_CONSIGNES_. Poursuivez, s'il vous plaît, le texte ci-dessous sur Gaëtan de Royer et sa vision du lobbying, en reprenant juste après sa dernière phrase.

_TEXTE FOURNI_.
Le lobbying autrement – Gaëtan de Royer

25 Nov, 2024 | DROIT & JUSTICE, FAMILLE, SOLIDARITÉS & SOCIÉTÉ

Requestionner les méthodes du lobbying, afin de les rendre plus horizontales – en associant davantage la société civile – et plus transparentes – en le faisant aux yeux de tous. Voilà les objectifs de Gaëtan de Royer, consultant en affaires publiques et auteur de Le lobbying autrement (édition LibriSphaera, octobre 2024). Pourquoi ? Comment ? Il révèle tout ci-dessous.

“Le lobbying est, à mon sens, une respiration démocratique.”

Gaëtan de Royer
Gaëtan de Royer

À propos de Gaëtan de Royer

Gaëtan de Royer, 45 ans, est consultant en affaires publiques. En lançant le cabinet de conseil Koz, en 2017, il requestionne le lobbying au profit de méthodes plus horizontales et transparentes.

Fondateur de The Good Lobby France, en 2021, il contribue à démocratiser l’accès aux décideurs en connectant un réseau d’expertises pro bono avec des porteurs de projets, responsables associatifs, etc.

Dans ce cadre, il fonde notamment l’association des Oubliés de la République en 2022, avec l’objectif d’organiser et de promouvoir la prise de parole publique des victimes de grande exclusion.

_EXTRAIT DES DONNÉES_.
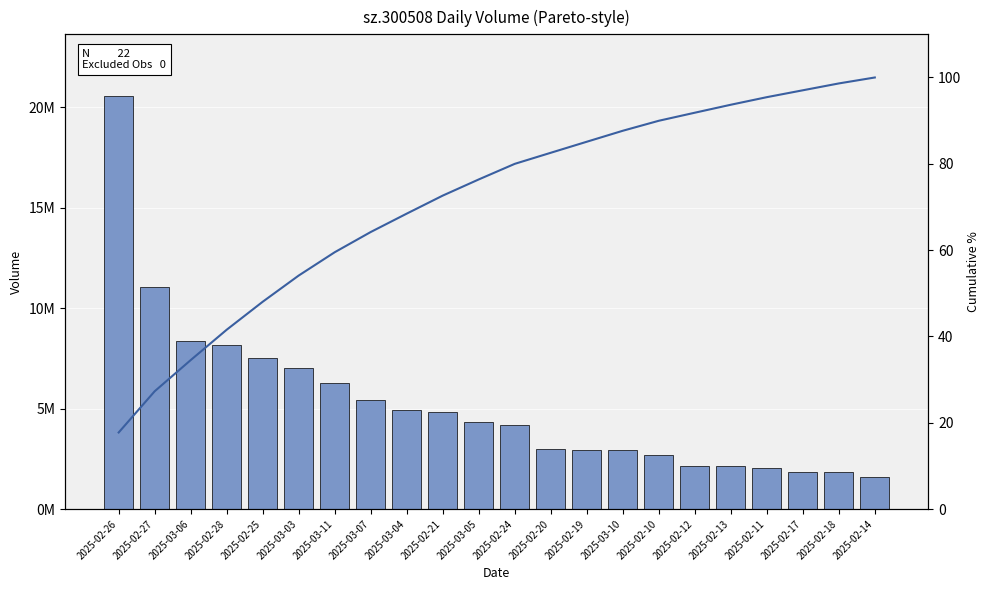

At 2025-03-03, list the series in order from smallest to largest.

Cumulative %, volume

_RÉPONSE_.
Qu’est-ce que le lobbying ?

Gaëtan de Royer, auteur de Le lobbying autrement : “Le lobbying rassemble toute action visant à influencer la loi ou la réglementation pour y intégrer des intérêts particuliers.

Sachant que l’intérêt général – ou le bien commun – se dégage beaucoup plus d’une consultation des intérêts particuliers que d’une vérité unilatéralement professée d’en haut, quand bien même cette dernière est éclairée et pertinente.

Que voulez-vous changer du lobbying aujourd’hui ?

Loin des images de manipulation souvent associées au lobbying, il s’agit avant tout, à mon sens, d’une respiration démocratique.

Le lobbying permet aux décideurs de s’ancrer dans la réalité du terrain avant de légiférer ou réglementer. Il n’est pas souhaitable qu’un homme politique, dans sa tour d’ivoire, prenne des décisions sans se soucier de la manière dont elles seront appliquées. Il en va de la pertinence de la mesure mais également de la bonne adhésion de l’ensemble des acteurs à la loi. La démocratie est un fragile équilibre ; elle est constituée d’intérêts multiples qu’il s’agit de concilier pour réussir à vivre ensemble.

Je pense également qu’à force d’être un peu naïf sur le lobbying, on laisse cette arme aux cyniques et à ceux qui ont énormément de moyens. Or, en réalité, ce n’est pas très compliqué de participer au débat public !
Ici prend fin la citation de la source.